[Entries taken from a collection]
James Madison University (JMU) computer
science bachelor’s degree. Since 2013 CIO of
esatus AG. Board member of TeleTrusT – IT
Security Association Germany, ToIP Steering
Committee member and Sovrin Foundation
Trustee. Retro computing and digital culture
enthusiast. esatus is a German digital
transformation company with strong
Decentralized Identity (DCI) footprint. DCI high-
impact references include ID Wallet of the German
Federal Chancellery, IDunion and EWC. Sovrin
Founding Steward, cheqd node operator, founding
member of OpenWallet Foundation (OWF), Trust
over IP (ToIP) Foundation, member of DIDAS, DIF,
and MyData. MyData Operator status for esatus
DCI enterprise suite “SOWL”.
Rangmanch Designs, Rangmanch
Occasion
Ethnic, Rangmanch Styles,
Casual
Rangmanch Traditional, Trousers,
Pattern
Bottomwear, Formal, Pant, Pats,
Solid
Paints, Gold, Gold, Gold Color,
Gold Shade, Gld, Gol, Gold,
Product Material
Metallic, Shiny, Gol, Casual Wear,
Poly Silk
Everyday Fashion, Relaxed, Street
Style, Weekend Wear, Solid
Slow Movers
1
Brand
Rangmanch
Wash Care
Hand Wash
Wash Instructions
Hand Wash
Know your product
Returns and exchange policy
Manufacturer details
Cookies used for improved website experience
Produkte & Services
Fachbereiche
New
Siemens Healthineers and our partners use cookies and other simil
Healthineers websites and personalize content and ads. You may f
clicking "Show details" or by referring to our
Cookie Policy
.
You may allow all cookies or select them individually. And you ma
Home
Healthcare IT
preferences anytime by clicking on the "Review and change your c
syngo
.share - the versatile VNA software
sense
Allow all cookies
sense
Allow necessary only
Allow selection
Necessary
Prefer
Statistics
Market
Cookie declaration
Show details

Task description -> Every record must be transcribed precisely, down to the last character.

Reply to the task ->
James Madison University (JMU) computer
science bachelor’s degree. Since 2013 CIO of
esatus AG. Board member of TeleTrusT – IT
Security Association Germany, ToIP Steering
Committee member and Sovrin Foundation
Trustee. Retro computing and digital culture
enthusiast. esatus is a German digital
transformation company with strong
Decentralized Identity (DCI) footprint. DCI high-
impact references include ID Wallet of the German
Federal Chancellery, IDunion and EWC. Sovrin
Founding Steward, cheqd node operator, founding
member of OpenWallet Foundation (OWF), Trust
over IP (ToIP) Foundation, member of DIDAS, DIF,
and MyData. MyData Operator status for esatus
DCI enterprise suite “SOWL”.
Rangmanch Designs, Rangmanch
Occasion
Ethnic, Rangmanch Styles,
Casual
Rangmanch Traditional, Trousers,
Pattern
Bottomwear, Formal, Pant, Pats,
Solid
Paints, Gold, Gold, Gold Color,
Gold Shade, Gld, Gol, Gold,
Product Material
Metallic, Shiny, Gol, Casual Wear,
Poly Silk
Everyday Fashion, Relaxed, Street
Style, Weekend Wear, Solid
Slow Movers
1
Brand
Rangmanch
Wash Care
Hand Wash
Wash Instructions
Hand Wash
Know your product
Returns and exchange policy
Manufacturer details
Cookies used for improved website experience
Produkte & Services
Fachbereiche
New
Siemens Healthineers and our partners use cookies and other simil
Healthineers websites and personalize content and ads. You may f
clicking "Show details" or by referring to our
Cookie Policy
.
You may allow all cookies or select them individually. And you ma
Home
Healthcare IT
preferences anytime by clicking on the "Review and change your c
syngo
.share - the versatile VNA software
sense
Allow all cookies
sense
Allow necessary only
Allow selection
Necessary
Prefer
Statistics
Market
Cookie declaration
Show details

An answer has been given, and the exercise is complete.